**SELECTED PASSAGE:**
This is a proposal of phenomenological analysis on the Well of Sorrows using Heideggerian terminology. It is my contention that phenomenological analysis of this phenomenon offers an insight into the epistemological consciousness of the people of Thedas (and, indeed, the writers of this storyline) which will have consequences on particularly elven lore. I hope to read people's questions and critiques both on the points I have made, as well as on the way in which they are presented.
We begin with how Heidegger shatters the idea of the ‘sovereign subject’ by inaugurating the question of being in Being and Time with this seminal statement, a statement which will have far reaching implications for both ontology and hermeneutics:
Looking at something, understanding and conceiving it, choosing, access to it – all these ways of behaving are constitutive for our inquiry, and therefore are modes of Being for those particular entities which we, the inquirers, are ourselves. Thus to work out the question of Being adequately, we must make an entity – the inquirer – transparent in his own Being.[1]
Because we are the ones who ask the questions, because we are the inquirers into meaning, we ourselves must be the starting point of meaning. To this clearing of meaning, Heidegger gives the name Da-sein, a composite of the German words for ‘being’ (Sein) and ‘here’ or ‘there’ (Da). This intersection of being and locality is where meaning is revealed to us. Since Da-sein is not the subject, and the world is not an object of knowledge, the source of meaning becomes a question of ontology (in this case, a question into the nature of the inquirer itself).

**AIM OF THE EXERCISE:**
Can you return the part of the Well of Sorrows essay from "This is a proposal" up to and including "they are presented.", word for word? Use nothing beyond the Well of Sorrows essay.

**DATA EXCERPT:**
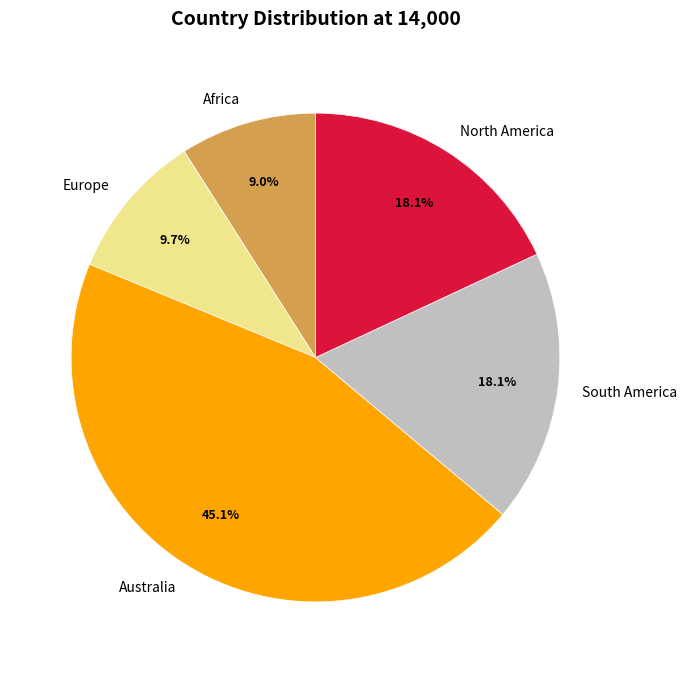

Which slice is the largest?

Australia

**SOLUTION:**
This is a proposal of phenomenological analysis on the Well of Sorrows using Heideggerian terminology. It is my contention that phenomenological analysis of this phenomenon offers an insight into the epistemological consciousness of the people of Thedas (and, indeed, the writers of this storyline) which will have consequences on particularly elven lore. I hope to read people's questions and critiques both on the points I have made, as well as on the way in which they are presented.